======== Предоставленный отрывок

Теперь о «моральных ориентирах».
***
Не потрачу и пол-абзаца на политические симпатии Окуджавы, на описание его либерализма, его чувств к Шамилю Басаеву («этому человеку поставят памятник за то, что он остановил войну»). Все известно, не будем тратиться на пережев. Образ дан в ощущениях, остается объяснить сами ощущения.
Он был плоть от плоти старой большевистской элиты, лишившейся власти, почти выкошенной в середке, но сохранившей периферию - более или менее далеких родственников, не расстрелянных, не загремевших в гулаги. Они были повязаны личными знакомствами и общей бедой, общей ненавистью. При том, что важно, они не чувствовали никакой личной вины за потоки крови, пролитой их репрессированными отцами в Гражданскую и дальше. Девочка, щеголявшая в лифчике и трусиках, принесенных ласковым папой из чекистской пыточной, не задумывалась, откуда некрасивые красные разводы на кружавчиках. Она не задумывалась и о том, в чьей квартире живет, на чьей даче отдыхает, чье место под солнцем занимает. Зато когда в тридцать седьмом папу увезли в воронке, а дачу отобрали, это было «незабудунепрощу».
Не забыли и не простили они, понятное дело, не партии, не мировому коммунизму, а «этой проклятой стране», кому ж еще.

================

Задания:
• A. Перечислите всё, о чём, согласно отрывку об Окуджаве, не задумывалась девочка, щеголявшая в лифчике и трусиках.
• B. Определите, соответствуют ли отрывку об Окуджаве следующие утверждения, и подтвердите каждый ответ точной цитатой: (i) в отрывке подробно описываются политические симпатии Окуджавы; (ii) родственники старой большевистской элиты были связаны личными знакомствами и общей бедой; (iii) эти родственники не забыли и не простили партии.

======== Извлечённые данные

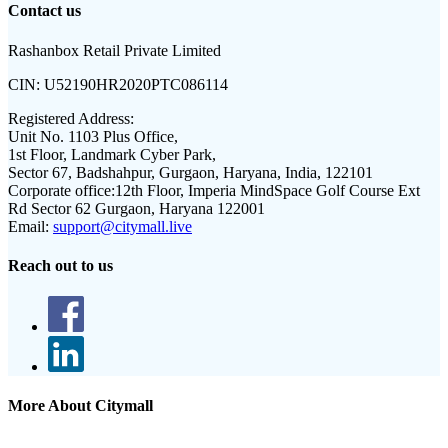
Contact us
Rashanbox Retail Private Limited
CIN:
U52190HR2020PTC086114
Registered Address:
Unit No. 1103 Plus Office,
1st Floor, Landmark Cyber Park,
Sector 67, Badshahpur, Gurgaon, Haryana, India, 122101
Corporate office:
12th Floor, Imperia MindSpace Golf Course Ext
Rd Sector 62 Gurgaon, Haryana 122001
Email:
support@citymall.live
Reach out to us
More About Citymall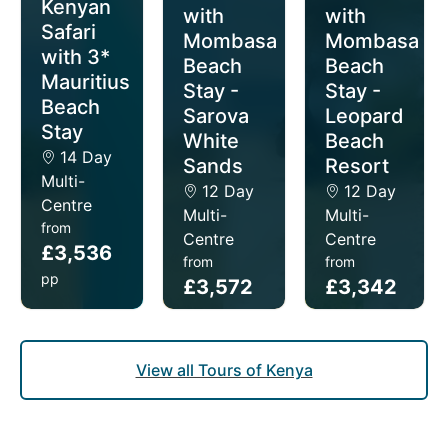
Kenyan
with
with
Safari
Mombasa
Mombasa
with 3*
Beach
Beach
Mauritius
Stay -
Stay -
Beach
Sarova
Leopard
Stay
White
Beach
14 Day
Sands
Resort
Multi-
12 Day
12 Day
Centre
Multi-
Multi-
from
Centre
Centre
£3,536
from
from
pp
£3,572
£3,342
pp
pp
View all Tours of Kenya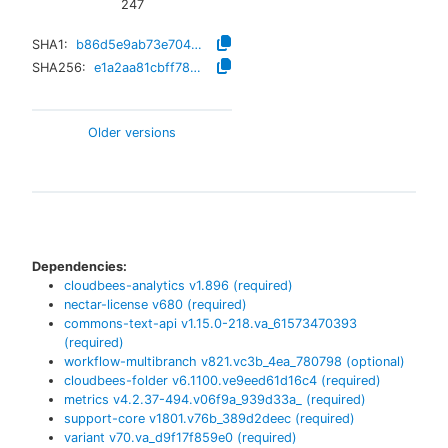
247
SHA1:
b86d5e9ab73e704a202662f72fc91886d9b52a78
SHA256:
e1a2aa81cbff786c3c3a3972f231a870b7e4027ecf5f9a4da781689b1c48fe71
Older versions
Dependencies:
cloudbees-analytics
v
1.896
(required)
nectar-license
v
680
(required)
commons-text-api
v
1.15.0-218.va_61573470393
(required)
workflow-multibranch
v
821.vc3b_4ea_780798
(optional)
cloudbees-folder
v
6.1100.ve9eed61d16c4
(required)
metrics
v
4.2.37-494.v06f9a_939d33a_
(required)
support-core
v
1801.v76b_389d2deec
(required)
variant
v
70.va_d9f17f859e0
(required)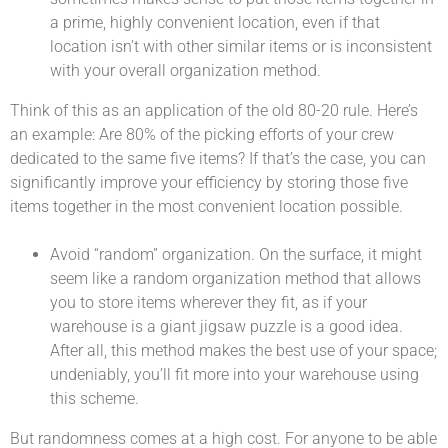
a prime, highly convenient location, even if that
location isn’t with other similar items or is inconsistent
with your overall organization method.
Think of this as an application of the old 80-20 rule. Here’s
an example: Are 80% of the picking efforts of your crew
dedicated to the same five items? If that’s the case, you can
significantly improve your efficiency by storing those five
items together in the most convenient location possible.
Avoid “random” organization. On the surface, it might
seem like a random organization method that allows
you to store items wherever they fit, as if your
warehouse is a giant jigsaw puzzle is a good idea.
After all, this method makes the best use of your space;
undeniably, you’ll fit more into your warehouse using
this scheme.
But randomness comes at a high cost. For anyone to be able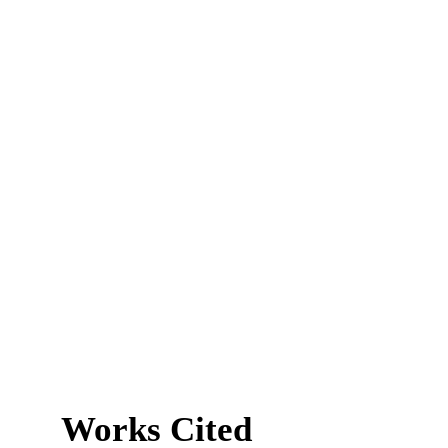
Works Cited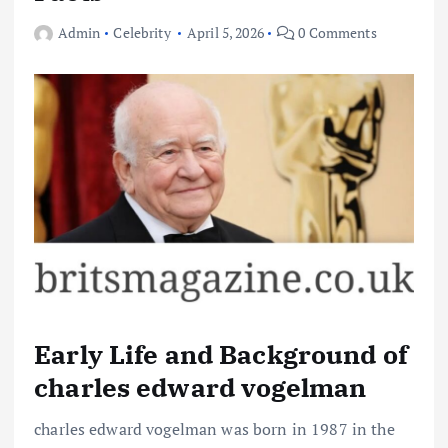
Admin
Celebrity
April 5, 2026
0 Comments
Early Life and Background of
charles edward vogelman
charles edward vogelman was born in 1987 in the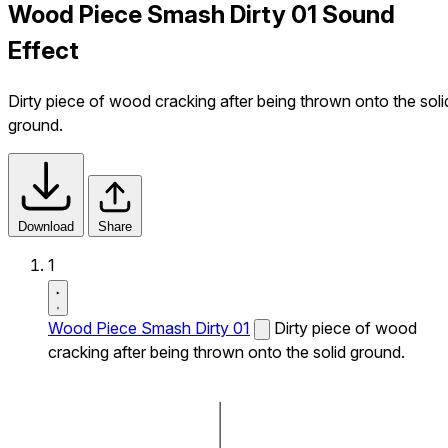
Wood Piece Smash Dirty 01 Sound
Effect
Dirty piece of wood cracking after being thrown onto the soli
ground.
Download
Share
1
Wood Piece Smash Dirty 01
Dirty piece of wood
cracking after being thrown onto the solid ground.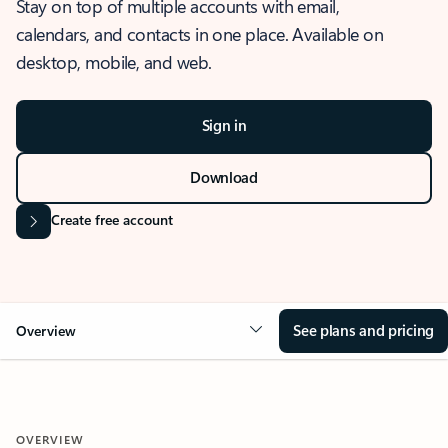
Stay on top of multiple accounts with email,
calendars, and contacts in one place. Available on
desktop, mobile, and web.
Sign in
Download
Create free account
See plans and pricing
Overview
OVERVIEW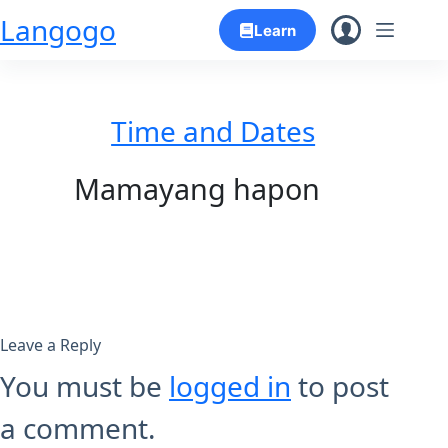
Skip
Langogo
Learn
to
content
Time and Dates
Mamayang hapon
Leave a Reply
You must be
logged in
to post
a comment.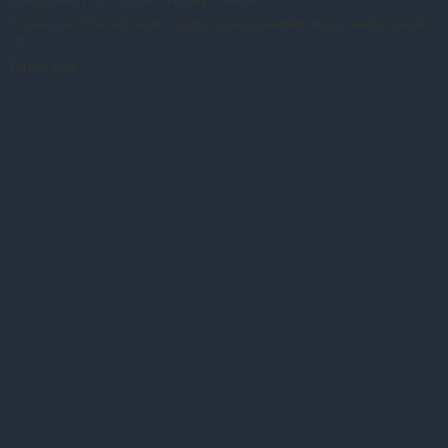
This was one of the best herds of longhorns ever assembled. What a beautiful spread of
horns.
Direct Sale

================

Результаты упражнения:
• A.
1. Откуда некрасивые красные разводы на кружавчиках.
2. В чьей квартире она живёт.
3. На чьей даче она отдыхает.
4. Чьё место под солнцем она занимает.

• B.
(i) Нет: «Не потрачу и пол-абзаца на политические симпатии Окуджавы».
(ii) Да: «Они были повязаны личными знакомствами и общей бедой, общей ненавистью».
(iii) Нет: «Не забыли и не простили они, понятное дело, не партии, не мировому коммунизму, а «этой проклятой стране»».